Abstract

This paper reports the results of instrumental neutron activation analysis of 66 pottery samples from seven archaeological sites in the Manialtepec Basin of Oaxaca, Mexico. Located on the central Pacific coast, the Manialtepec Basin is a 60 km2 pocket surrounded by mountains and dominated by a 1200-ha lagoon. Settlement survey of the basin has identified 21 archaeological sites spanning the Late Formative (400–150 BCE) to the Late Postclassic (1100-1522CE) periods. Although the basin's small size and circumscribed agricultural terrain likely limited precolumbian populations, its geographic position would have placed it interstitially between several significant regional political centers, notably the lower Río Verde valley (57 km to the west), the Valley of Oaxaca (130 km to the north), and the Isthmus of Tehuantepec (300 km to the east).

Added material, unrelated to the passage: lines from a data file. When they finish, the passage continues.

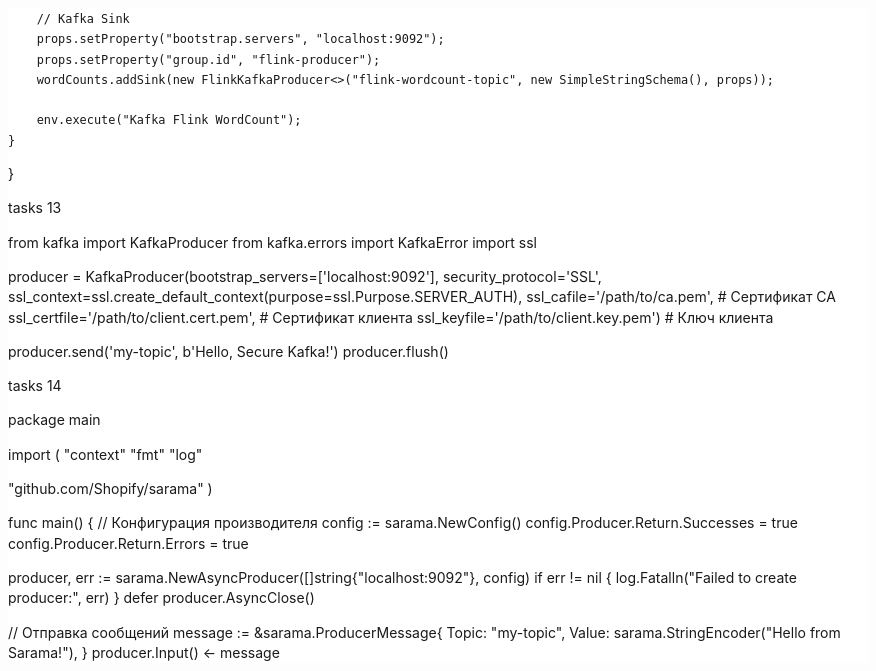         // Kafka Sink
        props.setProperty("bootstrap.servers", "localhost:9092");
        props.setProperty("group.id", "flink-producer");
        wordCounts.addSink(new FlinkKafkaProducer<>("flink-wordcount-topic", new SimpleStringSchema(), props));

        env.execute("Kafka Flink WordCount");
    }
}

tasks 13 

from kafka import KafkaProducer
from kafka.errors import KafkaError
import ssl

producer = KafkaProducer(bootstrap_servers=['localhost:9092'],
      security_protocol='SSL',
     ssl_context=ssl.create_default_context(purpose=ssl.Purpose.SERVER_AUTH),
     ssl_cafile='/path/to/ca.pem',  # Сертификат CA
    ssl_certfile='/path/to/client.cert.pem', # Сертификат клиента
    ssl_keyfile='/path/to/client.key.pem')  # Ключ клиента

producer.send('my-topic', b'Hello, Secure Kafka!')
producer.flush()

tasks 14 

package main

import (
 "context"
 "fmt"
 "log"

 "github.com/Shopify/sarama"
)

func main() {
 // Конфигурация производителя
 config := sarama.NewConfig()
 config.Producer.Return.Successes = true
 config.Producer.Return.Errors = true

 producer, err := sarama.NewAsyncProducer([]string{"localhost:9092"}, config)
 if err != nil {
  log.Fatalln("Failed to create producer:", err)
 }
 defer producer.AsyncClose()

 // Отправка сообщений
 message := &sarama.ProducerMessage{
  Topic: "my-topic",
  Value: sarama.StringEncoder("Hello from Sarama!"),
 }
 producer.Input() <- message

Recent research has focused on understanding how inhabitants of the Manialtepec Basin engaged with other regions of Oaxaca and Mesoamerica. INAA results confirm the existence of a local ceramic industry, with pottery production and intra-basin exchange continuing for nearly 2000 years. The evidence also indicates that the basin's inhabitants were aware of, and actively involved in, broader regional trends in ceramic manufacture. They nonetheless maintained an independent and distinct local ceramic industry despite major geopolitical shifts like the collapse of Oaxacan metropoles and the conquest of the basin by the Mixtec Tututepec Empire in the Late Postclassic period. Our results highlight the agency and dynamism of potters in an in-between place.